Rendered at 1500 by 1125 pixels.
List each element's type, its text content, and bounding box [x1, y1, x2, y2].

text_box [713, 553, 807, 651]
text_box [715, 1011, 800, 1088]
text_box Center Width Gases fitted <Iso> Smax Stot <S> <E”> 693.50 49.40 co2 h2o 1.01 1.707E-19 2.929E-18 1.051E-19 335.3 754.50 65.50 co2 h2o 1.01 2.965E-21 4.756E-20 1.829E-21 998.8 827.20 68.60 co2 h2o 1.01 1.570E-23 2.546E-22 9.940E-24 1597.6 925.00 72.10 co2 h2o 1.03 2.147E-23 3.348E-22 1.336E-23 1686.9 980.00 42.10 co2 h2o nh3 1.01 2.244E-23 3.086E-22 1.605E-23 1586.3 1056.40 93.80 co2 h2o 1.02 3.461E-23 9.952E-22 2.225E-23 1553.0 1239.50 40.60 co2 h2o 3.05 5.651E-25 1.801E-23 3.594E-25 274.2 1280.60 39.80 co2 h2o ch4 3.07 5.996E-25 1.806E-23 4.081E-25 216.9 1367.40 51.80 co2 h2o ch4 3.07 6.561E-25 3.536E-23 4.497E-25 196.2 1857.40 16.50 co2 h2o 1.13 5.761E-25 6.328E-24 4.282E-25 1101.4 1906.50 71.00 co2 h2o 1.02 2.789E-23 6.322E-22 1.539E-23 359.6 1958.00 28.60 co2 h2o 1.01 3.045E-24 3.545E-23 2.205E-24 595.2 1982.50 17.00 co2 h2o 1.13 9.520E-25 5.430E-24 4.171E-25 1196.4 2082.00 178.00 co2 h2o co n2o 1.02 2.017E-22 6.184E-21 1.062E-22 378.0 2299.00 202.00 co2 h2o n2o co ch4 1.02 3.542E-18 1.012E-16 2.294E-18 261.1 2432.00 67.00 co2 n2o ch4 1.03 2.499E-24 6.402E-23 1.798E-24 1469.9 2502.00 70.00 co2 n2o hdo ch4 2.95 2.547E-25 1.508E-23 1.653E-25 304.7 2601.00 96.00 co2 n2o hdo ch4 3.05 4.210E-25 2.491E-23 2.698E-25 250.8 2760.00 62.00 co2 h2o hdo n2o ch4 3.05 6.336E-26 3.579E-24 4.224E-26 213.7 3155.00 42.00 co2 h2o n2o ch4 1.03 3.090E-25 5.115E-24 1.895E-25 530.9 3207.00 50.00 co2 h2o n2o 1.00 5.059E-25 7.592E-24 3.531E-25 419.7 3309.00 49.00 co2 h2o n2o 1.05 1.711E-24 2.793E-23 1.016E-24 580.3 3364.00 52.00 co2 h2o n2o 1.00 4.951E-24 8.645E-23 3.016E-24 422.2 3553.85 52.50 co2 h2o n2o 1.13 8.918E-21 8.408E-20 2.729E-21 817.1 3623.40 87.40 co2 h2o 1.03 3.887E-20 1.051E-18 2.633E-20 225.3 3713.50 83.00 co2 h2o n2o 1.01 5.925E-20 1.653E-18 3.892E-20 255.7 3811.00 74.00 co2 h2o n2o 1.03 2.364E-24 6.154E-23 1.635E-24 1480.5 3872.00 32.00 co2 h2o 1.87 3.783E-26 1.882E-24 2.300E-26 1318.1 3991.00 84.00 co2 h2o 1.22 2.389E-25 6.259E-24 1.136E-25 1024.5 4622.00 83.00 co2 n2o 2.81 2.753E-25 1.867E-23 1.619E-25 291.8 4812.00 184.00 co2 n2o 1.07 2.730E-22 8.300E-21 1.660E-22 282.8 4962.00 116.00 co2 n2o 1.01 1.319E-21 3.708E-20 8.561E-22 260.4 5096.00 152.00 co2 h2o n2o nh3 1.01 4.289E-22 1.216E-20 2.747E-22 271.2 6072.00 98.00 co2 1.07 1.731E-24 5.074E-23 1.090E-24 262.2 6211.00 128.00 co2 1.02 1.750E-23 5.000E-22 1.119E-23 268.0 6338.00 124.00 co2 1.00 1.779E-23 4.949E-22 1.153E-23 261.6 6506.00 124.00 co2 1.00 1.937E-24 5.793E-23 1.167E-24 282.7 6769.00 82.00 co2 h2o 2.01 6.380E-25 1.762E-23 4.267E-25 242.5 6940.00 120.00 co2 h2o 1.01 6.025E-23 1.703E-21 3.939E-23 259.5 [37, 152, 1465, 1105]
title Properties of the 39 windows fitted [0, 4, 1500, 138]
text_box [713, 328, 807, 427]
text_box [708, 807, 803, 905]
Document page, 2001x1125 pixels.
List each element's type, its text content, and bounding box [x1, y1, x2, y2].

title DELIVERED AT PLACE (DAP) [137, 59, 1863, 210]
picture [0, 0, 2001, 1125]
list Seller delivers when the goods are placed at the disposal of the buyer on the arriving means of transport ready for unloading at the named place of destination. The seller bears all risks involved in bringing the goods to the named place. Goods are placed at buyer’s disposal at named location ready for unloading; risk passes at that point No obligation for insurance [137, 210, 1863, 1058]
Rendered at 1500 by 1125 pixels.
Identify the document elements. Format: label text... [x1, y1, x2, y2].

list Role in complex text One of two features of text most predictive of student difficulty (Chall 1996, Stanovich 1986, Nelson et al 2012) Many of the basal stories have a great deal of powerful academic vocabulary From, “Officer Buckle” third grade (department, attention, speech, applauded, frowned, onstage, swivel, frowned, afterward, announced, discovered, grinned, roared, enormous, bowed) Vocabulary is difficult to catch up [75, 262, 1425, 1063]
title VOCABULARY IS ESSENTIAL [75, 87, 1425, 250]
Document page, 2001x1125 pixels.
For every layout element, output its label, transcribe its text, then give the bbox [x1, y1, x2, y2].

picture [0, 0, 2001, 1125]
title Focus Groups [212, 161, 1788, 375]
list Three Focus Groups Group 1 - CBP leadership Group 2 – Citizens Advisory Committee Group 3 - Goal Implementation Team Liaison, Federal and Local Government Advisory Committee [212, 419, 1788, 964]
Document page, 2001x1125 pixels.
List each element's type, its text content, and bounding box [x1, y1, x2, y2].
━━━━━━━━
* _EXERCISE PROMPT_
Across the records above, return every line that contains the word "Groups".

* _EXERCISE ANSWER_
title Focus Groups [212, 161, 1788, 375]
list Three Focus Groups Group 1 - CBP leadership Group 2 – Citizens Advisory Committee Group 3 - Goal Implementation Team Liaison, Federal and Local Government Advisory Committee [212, 419, 1788, 964]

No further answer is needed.